Выходит, в моей Вселенной только я бы умолял женщину приехать ко мне, совершить чудо, побыть со мной, вынуть меня из болота смерти, из эмиграции, из неродной уродливой страны, из неродной, прожженной дьяволовым огнем реальности, стать ведьмочкой для меня, утешить огонь в нас… Он сокол, он пес в хорошем смысле слова «пес» – он бог псов, машина, он Цифра, по крайней мере, молится цифре. У той все okay. У нее нет колебаний, или двух возможных мнений, или парадоксов. Цифра – это цифра: если исключен ноль, значит, единица; если исключена единица – значит, ноль; если исключить не выходит – нужно больше данных, но не бывает квантовой все‑возможности. Красота цифры (опасная – потому что с этого начнутся с нею парадоксы) в том, что ее можно разложить на десятые, сотые, тысячные, миллиардные. Но, как бы то ни было, в цифре живешь на освещенной, доказанной стороне бытия.
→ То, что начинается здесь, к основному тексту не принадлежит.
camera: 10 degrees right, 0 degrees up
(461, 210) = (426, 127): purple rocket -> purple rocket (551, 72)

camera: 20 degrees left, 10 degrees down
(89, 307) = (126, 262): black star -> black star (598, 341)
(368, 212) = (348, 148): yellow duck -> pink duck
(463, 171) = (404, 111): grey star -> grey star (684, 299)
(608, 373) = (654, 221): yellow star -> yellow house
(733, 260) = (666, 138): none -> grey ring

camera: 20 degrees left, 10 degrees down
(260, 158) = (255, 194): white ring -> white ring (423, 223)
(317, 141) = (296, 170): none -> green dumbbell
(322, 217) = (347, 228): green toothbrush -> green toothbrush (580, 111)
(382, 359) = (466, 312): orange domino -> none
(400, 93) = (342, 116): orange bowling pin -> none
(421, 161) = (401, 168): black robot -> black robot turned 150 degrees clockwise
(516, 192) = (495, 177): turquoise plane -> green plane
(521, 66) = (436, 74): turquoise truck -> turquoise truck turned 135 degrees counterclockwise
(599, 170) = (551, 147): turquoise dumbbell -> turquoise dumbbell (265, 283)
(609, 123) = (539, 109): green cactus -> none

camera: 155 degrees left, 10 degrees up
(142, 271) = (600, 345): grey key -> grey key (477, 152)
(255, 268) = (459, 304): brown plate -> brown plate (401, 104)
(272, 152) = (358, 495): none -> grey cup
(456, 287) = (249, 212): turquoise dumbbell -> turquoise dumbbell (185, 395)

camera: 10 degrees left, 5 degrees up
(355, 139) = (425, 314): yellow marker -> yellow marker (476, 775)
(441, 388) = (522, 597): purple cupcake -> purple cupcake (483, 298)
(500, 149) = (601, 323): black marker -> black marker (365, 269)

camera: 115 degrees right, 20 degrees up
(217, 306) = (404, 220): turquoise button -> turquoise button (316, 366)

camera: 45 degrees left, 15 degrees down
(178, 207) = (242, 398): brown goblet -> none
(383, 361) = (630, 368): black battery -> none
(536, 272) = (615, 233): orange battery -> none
В конечном счете, как и всему вне себя, я начинаю завидовать L, и зависть скручивает меня в желчный ядовитый ком. Всех нас, пожалуй, в той или иной мере, Америка приманила завистью. А чем еще?.. Невозможно представить полноценного, полной грудью вдыхающего и в достаточной мере выдыхающего, который бы сорвался и помчался, полетел, поплыл через полмира, разорвав пуповину, чтобы стать эмигрантом или тем более американцем. «Американец» – мы и не знаем, что это. Любитель сигарет camel, бейсбола, бранчей, йоги, жареных крылышек, бесконечных прерий, ситкомов? Он вообще не вид. Он – это я, а быть мной, я тебе скажу, такого врагу не пожелаешь, даже рептилоиду… Конечно, в конце пути ты попадаешь в край несказанной красоты. Этот континент божественен, божественная сила и красота. Недаром тут полмиллиарда человек и все возносят ему молитвы. Уж что‑что, а Землю любить мы даже отсюда еще не разучились (в массе своей). Например, среднеамериканская равнинная пустошь. Например, Небраска. Мне говорили, что через нее ехать хороших восемь часов.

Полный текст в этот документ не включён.